La seda húmeda de su vestido se le pegaba al cuerpo, acentuando cada curva. Le rocé la tela sobre los pechos y noté los pezones tensos debajo. Ella gimió y puso su mano sobre la mía guiando mis movimientos.


—Dime lo que quieres. —Mi voz sonaba ronca por la necesidad—. Dime qué quieres que te haga.


—No lo sé —susurró contra mi boca—. Solo quiero ver cómo te vas deshaciendo.

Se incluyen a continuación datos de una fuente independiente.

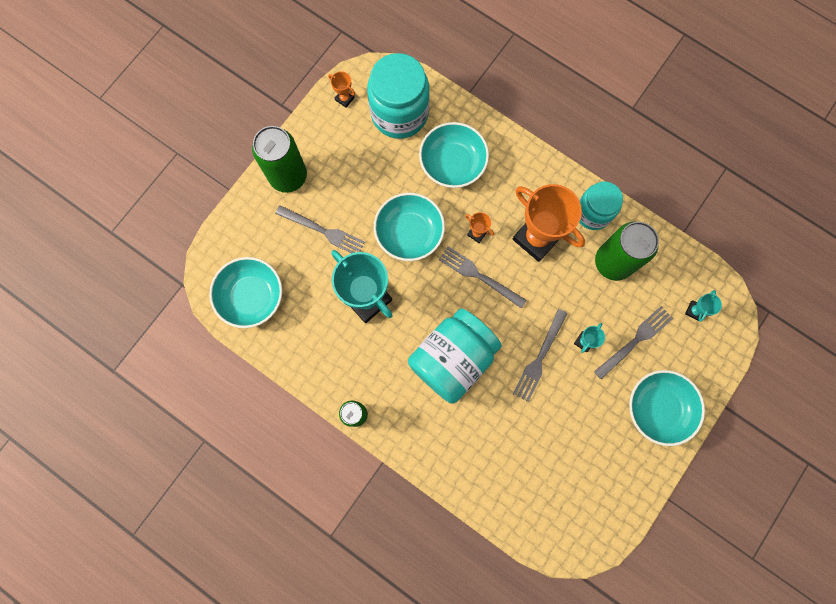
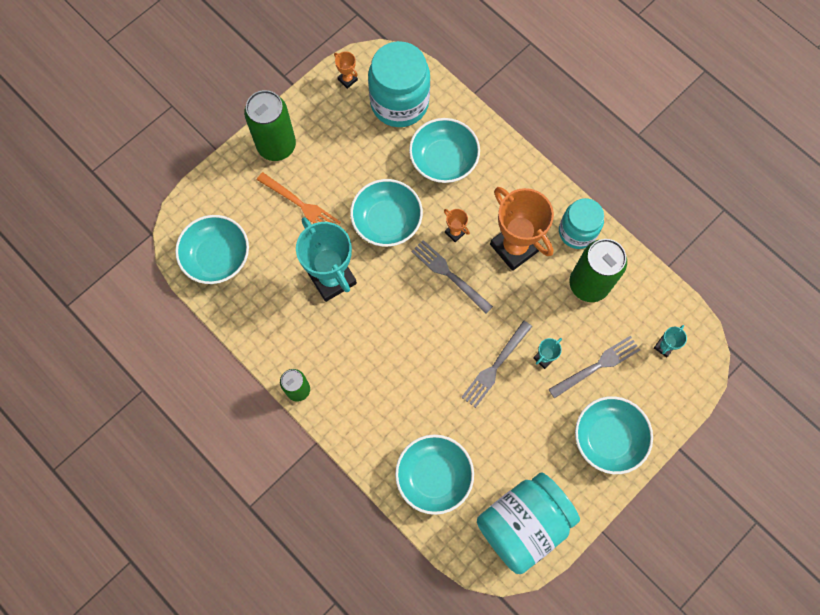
camera: 10 degrees right, 5 degrees down
(324, 231) = (301, 205): grey fork -> orange fork
(452, 359) = (406, 352): turquoise jar -> turquoise jar (523, 523)
(501, 475) = (434, 476): none -> turquoise bowl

Quería decirle que ya podía ver eso ahora y, para ser totalmente sincero, llevaba viéndolo durante semanas, pero me faltaron las palabras al bajarle las manos por los costados y meterlas bajo el vestido. Nos estuvimos provocando con la boca el uno al otro y el sonido de la ducha ahogó nuestros gemidos. Metí las manos dentro de sus bragas y sentí el calor contra mis dedos.


Como necesitaba ver más de ella, saqué los dedos y los llevé al dobladillo de su vestido. Con un solo movimiento se lo levanté y se lo saqué por la cabeza. Me quedé helado al ver lo que había debajo. «Dios Santo.» Estaba intentado matarme.


Di un paso atrás y me apoyé contra la pared de la ducha. 


Ella estaba delante de mí, calada hasta los huesos, con unas bragas de encaje blanco que se ataban a ambos lados de su cadera con un lazo de seda. Tenía los pezones duros y se veían bajo el sujetador a juego y no pude evitar estirar la mano para tocarlos. 

—Joder, eres tan hermosa —dije pasándole las yemas de los dedos por los pechos tensos. Un estremecimiento visible la recorrió y mi mano subió por su cuerpo, por encima de su clavícula, por el cuello y hasta su mandíbula.


Podíamos follar justo allí, húmedos y resbaladizos contra los azulejos y tal vez lo hiciéramos más adelante, pero ahora mismo quería tomarme mi tiempo. Mi corazón se aceleró al pensar que teníamos toda la noche por delante. Nada de apresurarse ni de esconderse. Nada de peleas amargas ni de culpas. 


Teníamos toda la noche para estar solos y me iba a pasar toda la noche con ella... en una cama.